— Assignment —
Read the lines of the data below and retrieve those with "based".

▬▬▬▬▬▬▬▬▬▬

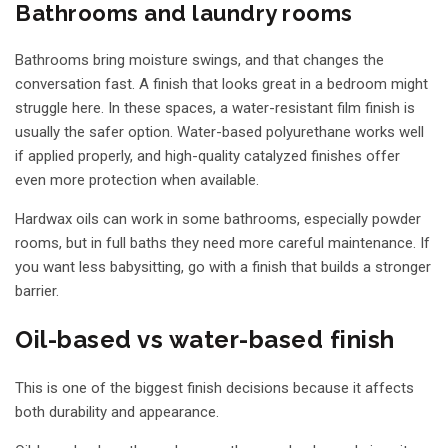
Bathrooms and laundry rooms
Bathrooms bring moisture swings, and that changes the
conversation fast. A finish that looks great in a bedroom might
struggle here. In these spaces, a water-resistant film finish is
usually the safer option. Water-based polyurethane works well
if applied properly, and high-quality catalyzed finishes offer
even more protection when available.
Hardwax oils can work in some bathrooms, especially powder
rooms, but in full baths they need more careful maintenance. If
you want less babysitting, go with a finish that builds a stronger
barrier.
Oil-based vs water-based finish
This is one of the biggest finish decisions because it affects
both durability and appearance.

▬▬▬▬▬▬▬▬▬▬

— Output below —
usually the safer option. Water-based polyurethane works well
Oil-based vs water-based finish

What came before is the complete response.